Chareidi Parties Not Budging on Budget Cuts

Shas leader Aryeh Deri (seated) speaking with Rabbi Moshe Gafni of the United Torah Judaism party during a recent plenum session in the Knesset. (Miriam Alster/FLASH90)
Shas leader Aryeh Deri (seated) speaking with Rabbi Moshe Gafni of the United Torah Judaism party during a recent plenum session in the Knesset. (Miriam Alster/FLASH90)

The chareidi parties have categorically rejected a proposal to rewrite coalition agreements providing funding to yeshivos and child allowances, even if it means that Prime Minister Binyamin Netanyahu’s coalition government will fall.

“The agreements must be carried out. Do not test us,” United Torah Judaism MK Rabbi  Yaakov Litzman warned in a series of late-night meetings held among the coalition partners in the Finance Ministry offices.

“If coalition leaders want an alternative government, don’t seek an agreement with us. We will stand for what was agreed upon in full. We will oppose any changes to what was signed, and we will not back down,” he said.

Rabbi Litzman noted that the Finance Ministry had approved everything in the coalition agreement, point-by-point, and that they cannot come to him now “rolling their eyes” and pretending that they are “surprised” at the cost of the agreements. “This is not serious, and we do not accept it,” he said.

That was in response to a statement released by the Finance Ministry claiming not to be bound by the coalition accords. “Those were political agreements that [we] did not take part in,” it said.

The Finance Ministry argues that across-the-board cuts in the ministerial budgets will be necessary unless a major reduction in the coalition agreements, amounting to about 8-9 billion shekels ($2.4 billion) is obtained. This, along with trims in defense spending, are in order to help keep the state deficits to within the legal ceiling of 14 billion shekels.

Finance officials are reportedly counting on UTJ to back down and compromise rather than face new elections, for which they will be blamed. A proposal for spreading the four billion shekels in allocations over two years was put forward, but UTJ would not consider it.

In addition, Shas party head Aryeh Deri is holding the government to its promise of ending the value-added sales tax (VAT) on foodstuffs and other basics. A Shas official also insisted that the Finance Ministry had signed on to all the allocations listed in the coalition agreements.
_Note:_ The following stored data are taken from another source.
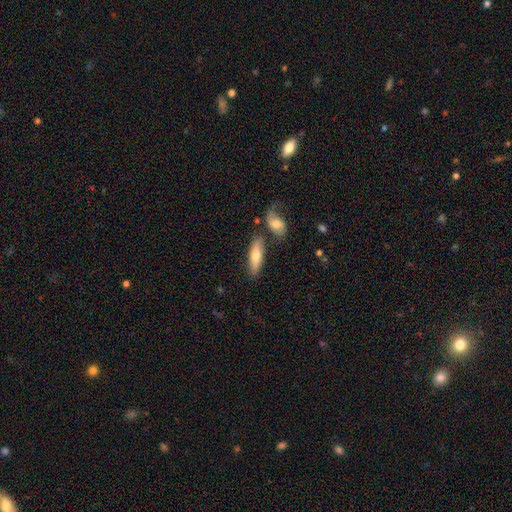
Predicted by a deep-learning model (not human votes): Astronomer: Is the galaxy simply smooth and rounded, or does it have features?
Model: smooth — 62%.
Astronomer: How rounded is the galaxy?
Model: cigar-shaped — 49% (runner-up: in between, 48%).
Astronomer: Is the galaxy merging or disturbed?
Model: none — 69%.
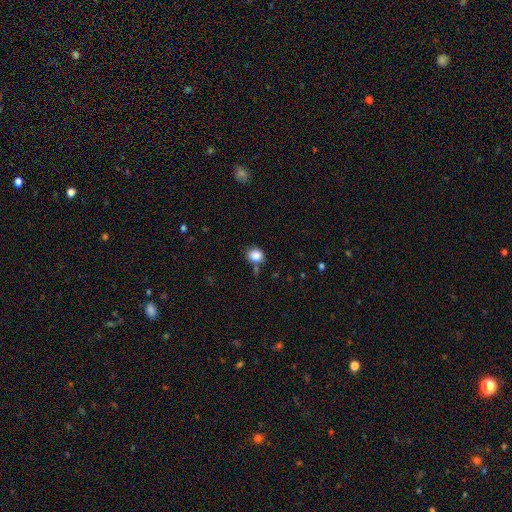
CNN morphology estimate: Smooth or featured: smooth — 85% (star or artifact — 10%)
How rounded: round — 68% (in between — 31%)
Merging: none — 67% (minor disturbance — 18%)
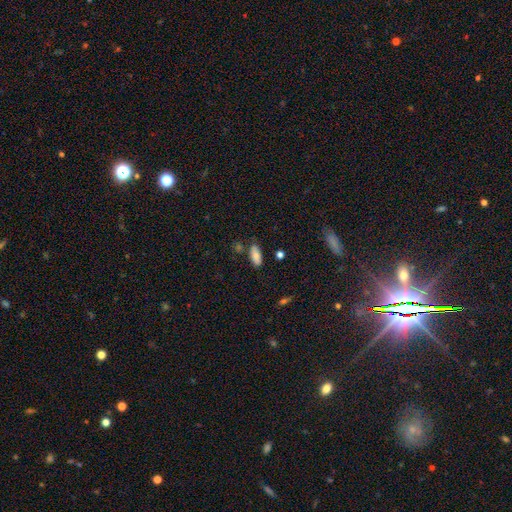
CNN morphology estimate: Smooth or featured?
  - smooth: 81% *
  - featured or disk: 11%
  - star or artifact: 8%
How rounded?
  - in between: 80% *
  - cigar-shaped: 17%
  - round: 2%
Merging?
  - none: 76% *
  - minor disturbance: 15%
  - merger: 5%
  - major disturbance: 3%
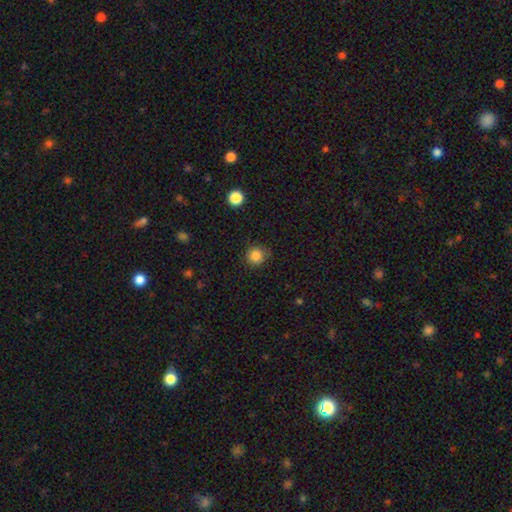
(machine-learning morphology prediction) Overall: smooth (85%). How rounded: round (93%). Merging: none (82%).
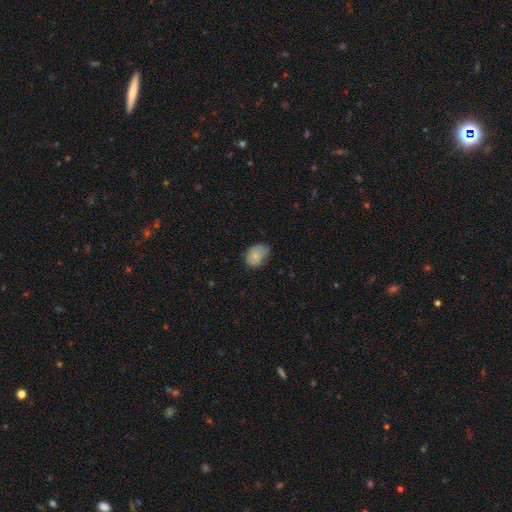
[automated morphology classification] Smooth or featured: smooth — 75% (featured or disk — 17%)
How rounded: in between — 68% (round — 31%)
Merging: minor disturbance — 44% (none — 42%)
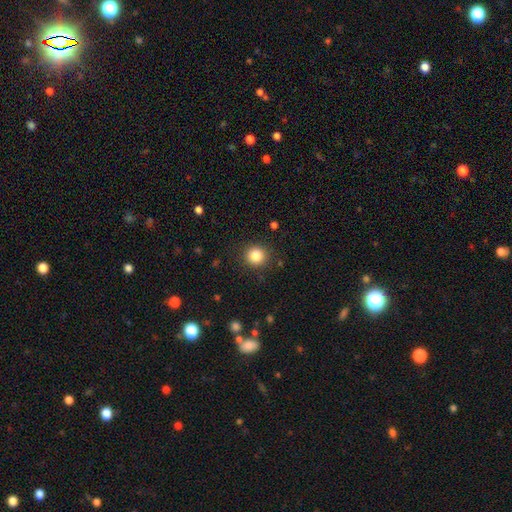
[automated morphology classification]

It was also noted caustically that while Finance Minister Moshe Kahlon was pressuring the chareidi parties to accept cuts, he had no such intentions for monies agreed to on behalf of his Kulanu party. These include a pay raise for soldiers, higher senior citizens’ allowances, and unemployment compensation for the self-employed.

Other parties and ministers are also resisting the decree of the Finance Ministry. Jewish Home says it won’t give up the promised supplemental funding for national-religious education. Public Security Minister Gilad Erdan and Social Welfare Minister Haim Katz, both of Likud, have said they won’t vote for the budget if allocations promised to them are not carried out.

Because of the dispute, the budget is stalled. Netanyahu has postponed further discussion on it in open cabinet meetings until the impasse with the chareidim can be resolved.

A draft of the budget is scheduled to be brought to the Knesset by August 31, while a vote on the first reading should take place on September 2. Votes on the second and third readings are written in for November 19. If the government fails to meet the deadlines, new elections may be unavoidable.

UTJ MK Rabbi Moshe Gafni, the Knesset Finance Committee chairman, sounded an optimistic note: “I believe that the minister of finance will realize that agreements must be kept. The problem is mainly on the part of the officials. In the end, the prime minister and minister of finance realize that agreements cannot be broken. There will be no drastic step in the end. It will end with an across-the-board cut, or in the postponement of projects and financial obligations,” Globes quoted him as saying.